Sunday, June 25, 2006

Shop Fish

It is difficult to type at the moment. I have that arm thing. You know, the arm thing caused by going to the gym for the first time in months. The thing where your muscles cease up and it’s impossible to put on a jacket. Well, I’ve been walking around with my arms outstretched, like an extra from Home & Away, knocking over vases in shops, trying to look normal.
And when shop assistants ask, “Can I help you?” and I ask for a massage, they always turn away. But that’s typical of so-called ‘customer service’ nowadays. I was in a supermarket yesterday and for the whole time the girl was serving me she was having a conversation with the boy on the neighbouring till. And while I was waiting for my change she interrupted our transaction to take a text message. To teach her a lesson I walked away without my change. She’ll think twice next time.
In Asia the attention from shop assistants is very different – they follow you around like goldfish poo. It’s considered good customer service. I find it disconcerting, like they think I’m a criminal. Often you will ask a shop-girl (always a girl in Asia) for something like a pair of black jeans and they will come back from the storeroom with a yellow scarf, and if you don’t try it on, they will take it as a snub. But I suppose they are just trying to sell, just doing their job. Australian shop assistants, on the other hand, seem to do everything they can to avoid selling you stuff. I was looking for a pair of grey shoes the other day and, rather than trying to convince that grey shoes were rubbish and that his green shoes were all the rage, the shop-guy advised me to go elsewhere, actually giving me the address of a rival shop, actively encouraging me to buy from his competitors. I almost bought the green shoes to him a lesson, but he probably would have wriggled out of it. Perhaps he had an important text message to send.

Friday, June 16, 2006

Souvenir Belly

I’ve been away for the last three weeks. I visited my parents and put on 5 kg in 5 days. My mam was secretly feeding me chocolate on a drip, perhaps hoping that I would be too fat to leave the house. Then I went to Vietnam and lost the 5 kg by drinking dodgy water – oh, the slimming benefits of poor sanitation!
There were no chocolate drips in Saigon. All the ladies around me were slim and elegant in their traditional silk Ao Dai. That is until I got to the airport for the flight back to Melbourne where a mob of Caucasians had gathered in the departure lounge, all dressed in tracky bottoms and spare tyres.

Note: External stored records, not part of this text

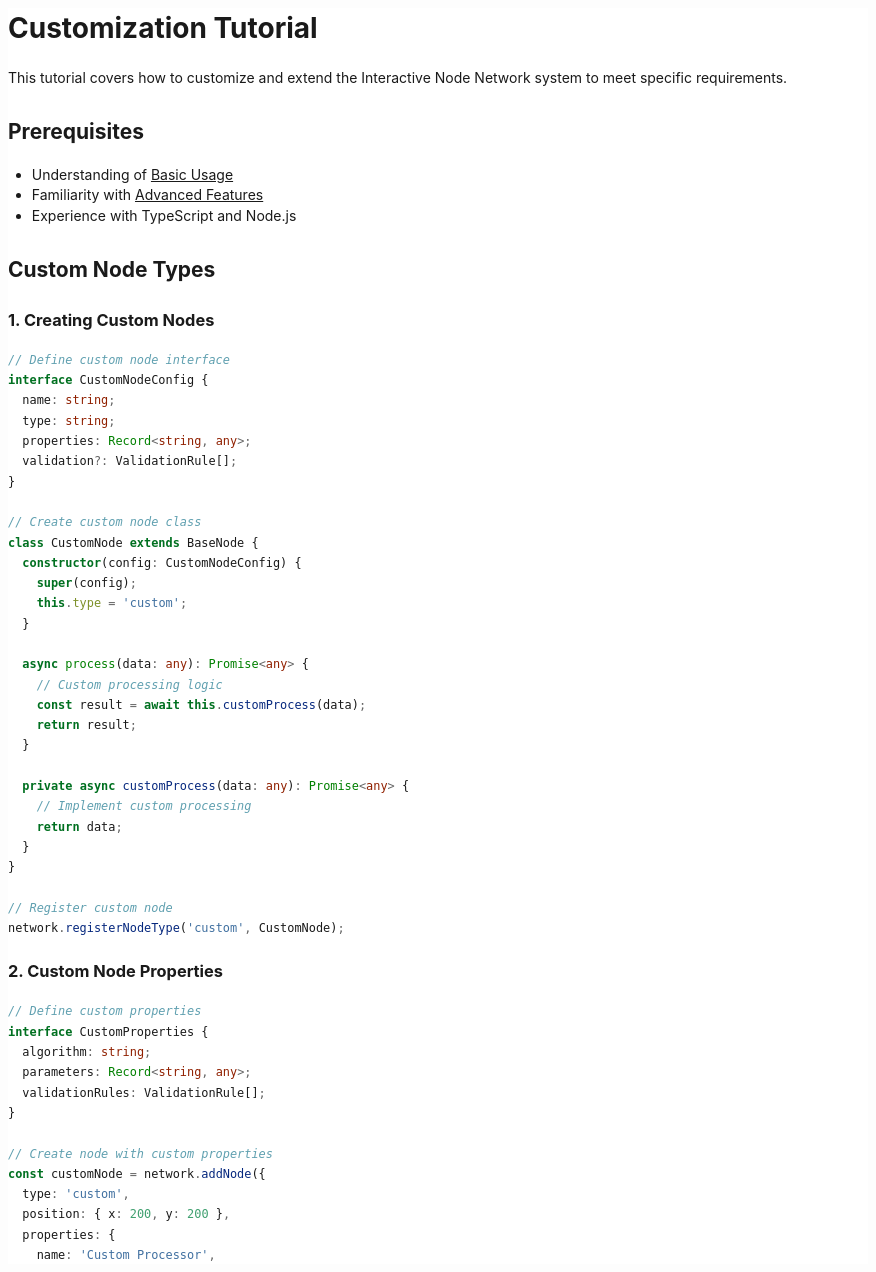# Customization Tutorial

This tutorial covers how to customize and extend the Interactive Node Network system to meet specific requirements.

## Prerequisites

- Understanding of [Basic Usage](./basic-usage.md)
- Familiarity with [Advanced Features](./advanced-features.md)
- Experience with TypeScript and Node.js

## Custom Node Types

### 1. Creating Custom Nodes

```typescript
// Define custom node interface
interface CustomNodeConfig {
  name: string;
  type: string;
  properties: Record<string, any>;
  validation?: ValidationRule[];
}

// Create custom node class
class CustomNode extends BaseNode {
  constructor(config: CustomNodeConfig) {
    super(config);
    this.type = 'custom';
  }

  async process(data: any): Promise<any> {
    // Custom processing logic
    const result = await this.customProcess(data);
    return result;
  }

  private async customProcess(data: any): Promise<any> {
    // Implement custom processing
    return data;
  }
}

// Register custom node
network.registerNodeType('custom', CustomNode);
```

### 2. Custom Node Properties

```typescript
// Define custom properties
interface CustomProperties {
  algorithm: string;
  parameters: Record<string, any>;
  validationRules: ValidationRule[];
}

// Create node with custom properties
const customNode = network.addNode({
  type: 'custom',
  position: { x: 200, y: 200 },
  properties: {
    name: 'Custom Processor',
```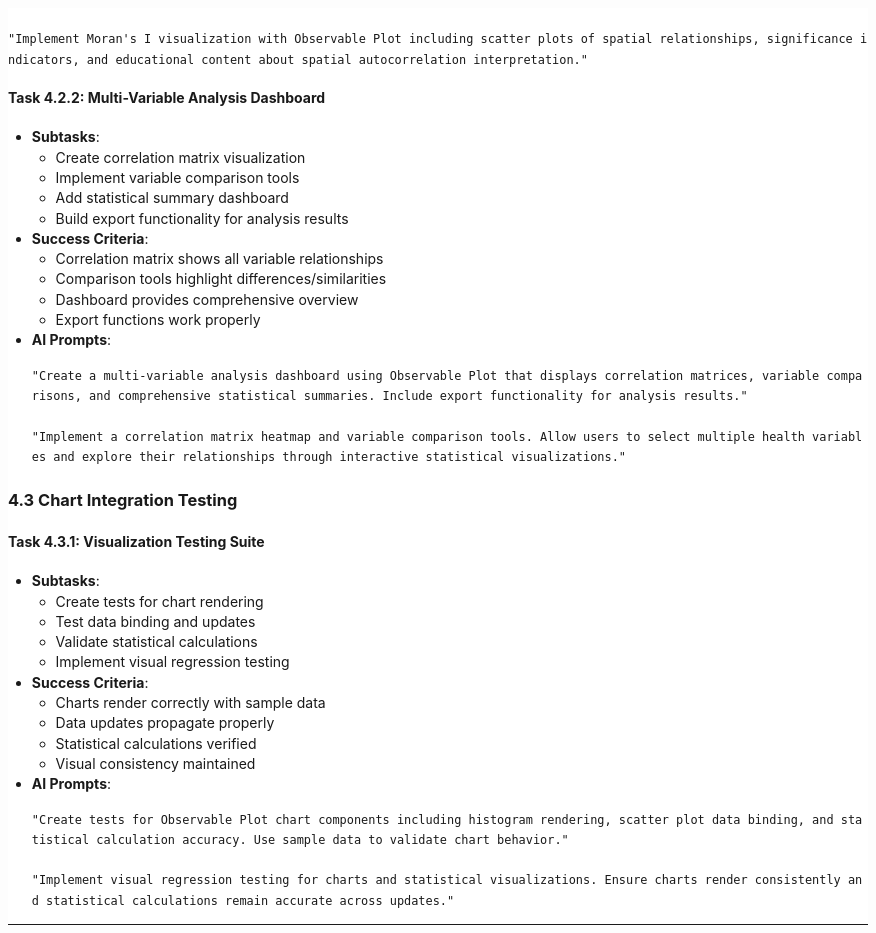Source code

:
   ```
  
  "Implement Moran's I visualization with Observable Plot including scatter plots of spatial relationships, significance indicators, and educational content about spatial autocorrelation interpretation."
  ```

#### **Task 4.2.2**: Multi-Variable Analysis Dashboard
- **Subtasks**:
  - Create correlation matrix visualization
  - Implement variable comparison tools
  - Add statistical summary dashboard
  - Build export functionality for analysis results
- **Success Criteria**:
  - Correlation matrix shows all variable relationships
  - Comparison tools highlight differences/similarities
  - Dashboard provides comprehensive overview
  - Export functions work properly
- **AI Prompts**:
  ```
  "Create a multi-variable analysis dashboard using Observable Plot that displays correlation matrices, variable comparisons, and comprehensive statistical summaries. Include export functionality for analysis results."
  
  "Implement a correlation matrix heatmap and variable comparison tools. Allow users to select multiple health variables and explore their relationships through interactive statistical visualizations."
  ```

### 4.3 Chart Integration Testing

#### **Task 4.3.1**: Visualization Testing Suite
- **Subtasks**:
  - Create tests for chart rendering
  - Test data binding and updates
  - Validate statistical calculations
  - Implement visual regression testing
- **Success Criteria**:
  - Charts render correctly with sample data
  - Data updates propagate properly
  - Statistical calculations verified
  - Visual consistency maintained
- **AI Prompts**:
  ```
  "Create tests for Observable Plot chart components including histogram rendering, scatter plot data binding, and statistical calculation accuracy. Use sample data to validate chart behavior."
  
  "Implement visual regression testing for charts and statistical visualizations. Ensure charts render consistently and statistical calculations remain accurate across updates."
  ```

---
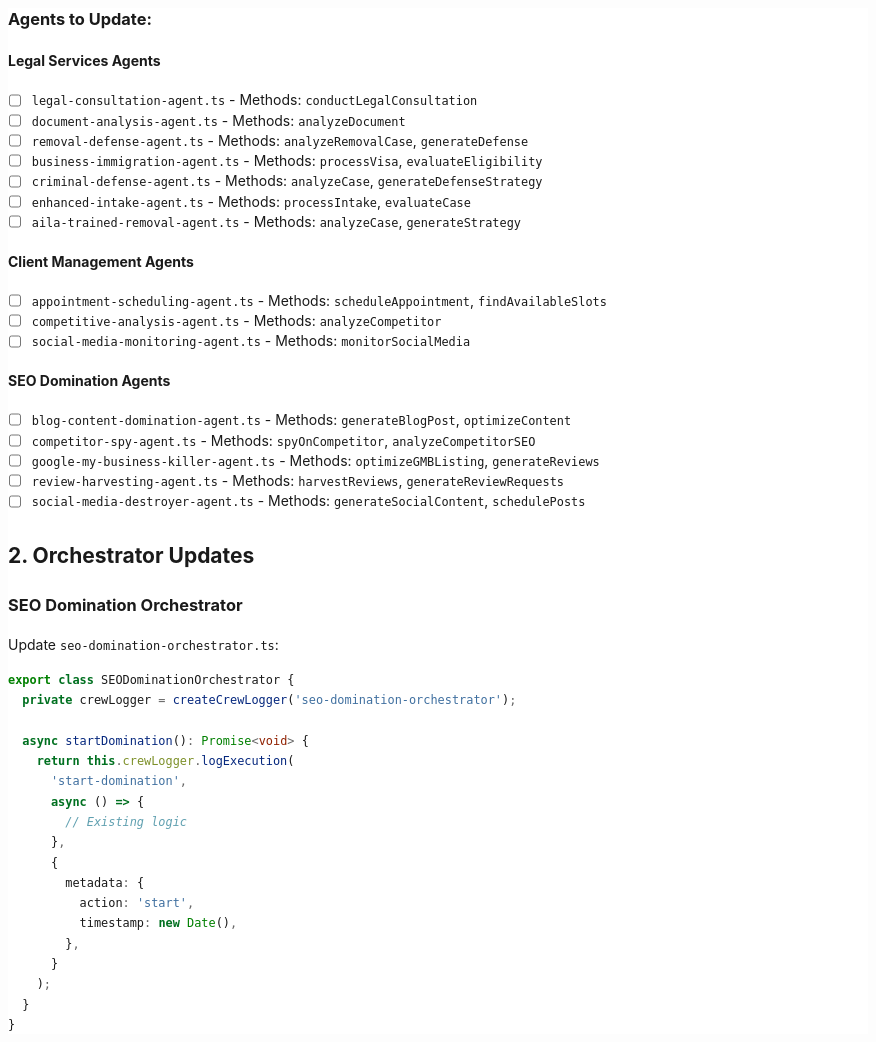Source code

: ### Agents to Update:

#### Legal Services Agents

- [ ] `legal-consultation-agent.ts` - Methods: `conductLegalConsultation`
- [ ] `document-analysis-agent.ts` - Methods: `analyzeDocument`
- [ ] `removal-defense-agent.ts` - Methods: `analyzeRemovalCase`, `generateDefense`
- [ ] `business-immigration-agent.ts` - Methods: `processVisa`, `evaluateEligibility`
- [ ] `criminal-defense-agent.ts` - Methods: `analyzeCase`, `generateDefenseStrategy`
- [ ] `enhanced-intake-agent.ts` - Methods: `processIntake`, `evaluateCase`
- [ ] `aila-trained-removal-agent.ts` - Methods: `analyzeCase`, `generateStrategy`

#### Client Management Agents

- [ ] `appointment-scheduling-agent.ts` - Methods: `scheduleAppointment`, `findAvailableSlots`
- [ ] `competitive-analysis-agent.ts` - Methods: `analyzeCompetitor`
- [ ] `social-media-monitoring-agent.ts` - Methods: `monitorSocialMedia`

#### SEO Domination Agents

- [ ] `blog-content-domination-agent.ts` - Methods: `generateBlogPost`, `optimizeContent`
- [ ] `competitor-spy-agent.ts` - Methods: `spyOnCompetitor`, `analyzeCompetitorSEO`
- [ ] `google-my-business-killer-agent.ts` - Methods: `optimizeGMBListing`, `generateReviews`
- [ ] `review-harvesting-agent.ts` - Methods: `harvestReviews`, `generateReviewRequests`
- [ ] `social-media-destroyer-agent.ts` - Methods: `generateSocialContent`, `schedulePosts`

## 2. Orchestrator Updates

### SEO Domination Orchestrator

Update `seo-domination-orchestrator.ts`:

```typescript
export class SEODominationOrchestrator {
  private crewLogger = createCrewLogger('seo-domination-orchestrator');

  async startDomination(): Promise<void> {
    return this.crewLogger.logExecution(
      'start-domination',
      async () => {
        // Existing logic
      },
      {
        metadata: {
          action: 'start',
          timestamp: new Date(),
        },
      }
    );
  }
}
```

Many of these fashion fatalities had on the unnecessary conical hats that they had haggled for in the Chinese markets, clearly trying to be streetwise. Those hats will no doubt come in useful when these people get back to working in the rice fields of Collins Street.
Souvenirs generally annoy me. Partly because the word is difficult to spell, but also because they take up too much space at the back of wardrobes. If all the unworn sombreros and fishermen’s pants from all the wardrobes of the world were gathered up, the space created would be big enough to make a giant incinerator theme park where tourists could burn the sarongs and batique clothing that they once thought they would actually wear.